• [What you have to do] From the passage on detention under international humanitarian law, extract everything from "134. Similar to" down to "1949 Geneva Conventions.", copying it word for word.

• [Source document]
131. Articles 42, 43 and 78 of the Fourth Geneva Convention, which apply to enemy aliens within the territory of a party to an international armed conflict or protected persons in occupied territories, permit the internment or placing in assigned residence of such protected persons only if the security of the Detaining or Occupying Power makes it absolutely necessary. These provisions also mandate that any person so interned or placed in assigned residence shall have the right to have such action reconsidered or appealed with the least possible delay and, if it is continued, subject to periodic review, by an appropriate or competent body, court or administrative tribunal designated for that purpose.
132. With regard to persons who are in the power of a party to an international armed conflict and who do not benefit from more favorable treatment under the Conventions or under Additional Protocol I, including, for example, combatants who are not covered by Article 4 of the Third Convention and other persons who are denied prisoner-of-war status, Article 75(3), (5) and (6) of Additional Protocol I provides as follows:
75(3). Any person arrested, detained or interned for actions related to the armed conflict shall be informed promptly, in a language he understands, of the reasons why these measures have been taken. Except in cases of arrest or detention for penal offences, such persons shall be released with the minimum delay possible and in any event as soon as the circumstances justifying the arrest, detention or internment have ceased to exist.
[. . .]
(5) Women whose liberty has been restricted for reasons related to the armed conflict shall be held in quarters separated from men’s quarters. They shall be under the immediate supervision of women. Nevertheless, in cases where families are detained or interned, they shall, whenever possible, be held in the same place and accommodated as family units.
(6) Persons who are arrested, detained or interned for reasons related to the armed conflict shall enjoy the protection provided by this article until their final release, repatriation or re-establishment, even after the end of the armed conflict.
133. It is also worth emphasizing that these provisions, as with all fundamental protections under international humanitarian law, cannot be the subject of derogation.
134. Similar to the rules governing international human rights law, relevant provisions of humanitarian law regulating international armed conflicts provide for specific mechanisms by which detailed information concerning prisoners of war is to be gathered and provided to states concerned and next of kin, and which oblige detaining Powers to facilitate the provision of information to these mechanisms. Also, as indicated in Part II(C), the detention of victims of armed conflict may be the subject of supervision by the International Committee of the Red Cross and, where established for the purposes of a specific international armed conflict, the Protecting Powers regime contemplated by the 1949 Geneva Conventions.
135. International humanitarian law applicable to non-international armed conflicts similarly does not prohibit the capture and detention of persons who take an active part in hostilities, but prohibits the detention or internment of civilians except where necessary for imperative reasons of security. Where circumstances justifying the detention of combatants or civilians exist, common Article 3 and Articles 4 and 5 of Additional Protocol II subject the treatment of persons deprived of their liberty for reasons related to the armed conflict to minimum standards of humane treatment and protection.
3. Right to Personal Liberty and Security and Terrorism
136. As noted previously, the conduct of states in situations of terrorism is at all times subject to the requirements of international human rights law, and may concurrently be the subject of the rules of international humanitarian law where the conditions for the application of that law may exist.
137. The right to personal liberty and security, to the extent that it is addressed by these two regimes of international law, may give rise to varying requirements as to when a person may be detained, for what duration, and subject to what supervisory mechanisms; in all circumstances, however, such requirements must conform to and be continuously evaluated in accordance with the fundamental principles of necessity, proportionality, humanity and non-discrimination.

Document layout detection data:

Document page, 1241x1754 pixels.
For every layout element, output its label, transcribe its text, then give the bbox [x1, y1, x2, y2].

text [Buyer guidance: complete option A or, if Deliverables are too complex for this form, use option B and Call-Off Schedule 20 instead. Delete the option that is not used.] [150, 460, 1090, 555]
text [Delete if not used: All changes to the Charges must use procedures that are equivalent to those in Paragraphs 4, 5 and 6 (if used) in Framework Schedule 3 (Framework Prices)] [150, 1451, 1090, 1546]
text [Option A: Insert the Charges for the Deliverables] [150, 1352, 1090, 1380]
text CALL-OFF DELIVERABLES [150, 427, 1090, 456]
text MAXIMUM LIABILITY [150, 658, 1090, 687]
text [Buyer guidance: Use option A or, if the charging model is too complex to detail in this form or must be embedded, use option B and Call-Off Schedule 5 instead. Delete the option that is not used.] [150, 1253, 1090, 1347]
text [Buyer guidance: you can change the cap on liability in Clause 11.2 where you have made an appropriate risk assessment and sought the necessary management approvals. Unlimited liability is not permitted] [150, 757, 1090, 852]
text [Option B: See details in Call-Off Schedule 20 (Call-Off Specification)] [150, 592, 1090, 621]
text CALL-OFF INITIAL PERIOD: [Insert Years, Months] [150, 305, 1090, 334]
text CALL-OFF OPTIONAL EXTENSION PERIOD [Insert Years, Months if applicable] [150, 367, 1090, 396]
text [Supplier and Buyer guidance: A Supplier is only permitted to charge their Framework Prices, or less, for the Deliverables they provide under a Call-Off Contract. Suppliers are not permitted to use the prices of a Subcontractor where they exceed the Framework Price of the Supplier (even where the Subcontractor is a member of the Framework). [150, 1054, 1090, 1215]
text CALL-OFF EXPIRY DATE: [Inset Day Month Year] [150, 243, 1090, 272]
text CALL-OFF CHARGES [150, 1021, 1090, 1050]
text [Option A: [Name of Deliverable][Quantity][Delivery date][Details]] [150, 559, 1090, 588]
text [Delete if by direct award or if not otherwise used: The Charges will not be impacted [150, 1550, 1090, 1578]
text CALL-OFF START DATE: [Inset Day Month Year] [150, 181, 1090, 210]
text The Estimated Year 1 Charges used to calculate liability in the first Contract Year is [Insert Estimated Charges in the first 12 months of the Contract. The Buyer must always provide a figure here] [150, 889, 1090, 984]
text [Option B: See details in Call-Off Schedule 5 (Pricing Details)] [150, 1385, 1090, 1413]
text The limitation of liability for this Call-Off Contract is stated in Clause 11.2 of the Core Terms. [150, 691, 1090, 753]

• [Task result]
134. Similar to the rules governing international human rights law, relevant provisions of humanitarian law regulating international armed conflicts provide for specific mechanisms by which detailed information concerning prisoners of war is to be gathered and provided to states concerned and next of kin, and which oblige detaining Powers to facilitate the provision of information to these mechanisms. Also, as indicated in Part II(C), the detention of victims of armed conflict may be the subject of supervision by the International Committee of the Red Cross and, where established for the purposes of a specific international armed conflict, the Protecting Powers regime contemplated by the 1949 Geneva Conventions.